Tartışmanın bir de yerel seçimlerle alakalı kısmı var. Türkiye bir seçim dönemini sonlandırdı ancak yakın zamanda yerel seçimler var. İstanbul ve Ankara başta olmak üzere büyük iller bir önceki seçimlerde muhalefete karşı kaybedilmişti. Cumhurbaşkanı tarafından geri alınması son derece önemli.
Seçmenin kararların son derece önemli olan refah seviyesini düşünmek gerekiyor. Dövizde bir düşüş olsa bile Ortodoks politikalar ile uygulanmasının getireceği zorluklardan bahsettik. Bu zorluklar ile karşı karşıya kalan bir seçmenin oy pusulasında kararını yeniden muhalefet lehine vermesi muhtemel...
Bu gerekçe bile aslında Faiz artışı kararının kolay alınamayacağının göstergesi olarak karşımıza çıkıyor.
Faiz artışının 22 Haziran'daki para politikası toplantısında alınması durumunda, bu durumun ekonomiye yansıması nasıl sonuçlanır?
Mehmet Şimşek ve ekibinin maliye politikalarını revize etmeden yani; kamu harcamalarında tasarruf moduna geçmeden, vergi konularında daha dirayetli duruş sergilemeden böyle bir hamle yapma ihtimali çok düşük. Evet kangren olan organ kesilir ancak önce kesilme sonrası oluşacak yoğun kanama için tedbir alınması gerekiyor.

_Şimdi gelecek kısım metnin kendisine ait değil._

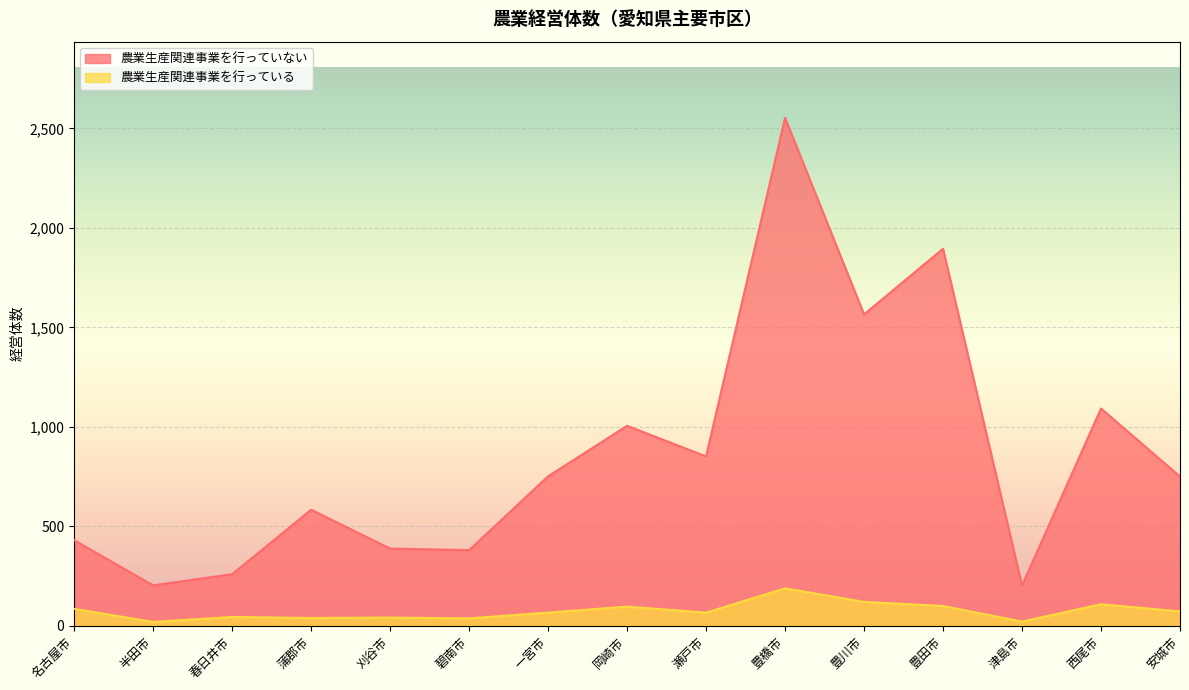

What is the difference between the second highest and minimum values in the 農業生産関連事業を行っている series?

101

Henüz Şahap Kavcıoğlu’nun TCMB başkanı durumunda. Yerine adaylar var kesin gözüken bir isim de var. İçinde bulunduğumuz durumda faiz artışları muhtemel ancak henüz ne seviyede gerçekleşeceğini tahmin etmek oldukça zor.
22 Haziran’da TCMB faiz kararını açıklayacak. 200 baz puan yada 2000 baz puan bu belirsizlik içinde bekliyoruz.

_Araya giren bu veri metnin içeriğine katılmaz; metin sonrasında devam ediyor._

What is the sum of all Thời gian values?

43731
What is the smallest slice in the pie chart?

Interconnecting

Hükümetin faizi sabit tutması durumunda piyasaların tepkisi nasıl olur?
ŞOK faiz artışlarının muhtemel sonuçlarından bahsettik ancak pas geçilmesi durumu olursa Türk Lirası’nda değer kaybı daha da hızlanacaktır, bunun karşılığında KKM tarafından hazinenin sırtındaki yük daha da ağırlaşacaktır. İhracatçı kesim bir süreliğine daha nefes alacaktır.
Böyle bir hamle sıfıra yakın bir ihtimal olarak konuşulsa bile faizin bu toplantıda pas geçilmesi Mehmet Şimşek’in net ifade ettiği irrasyonel ekonomi politikaların devam ettirildiği anlamına gelir bu da özellikle yabancı yatırımcı karşısında güvenilirliği yitirdiği anlamına gelir.
Bekle-gör politikası ile kademeli faiz artış süreci, maliye politikaları ile desteklenen, işsizlik rakamlarının kontrol altında tutulduğu yeni dönem beklentilere daha yakın duruyor. Bu da TCMB faiz kararında pas geçilme ihtimalini ve şok faiz artırımı ihtimalini düşük örmemize sebep oluyor.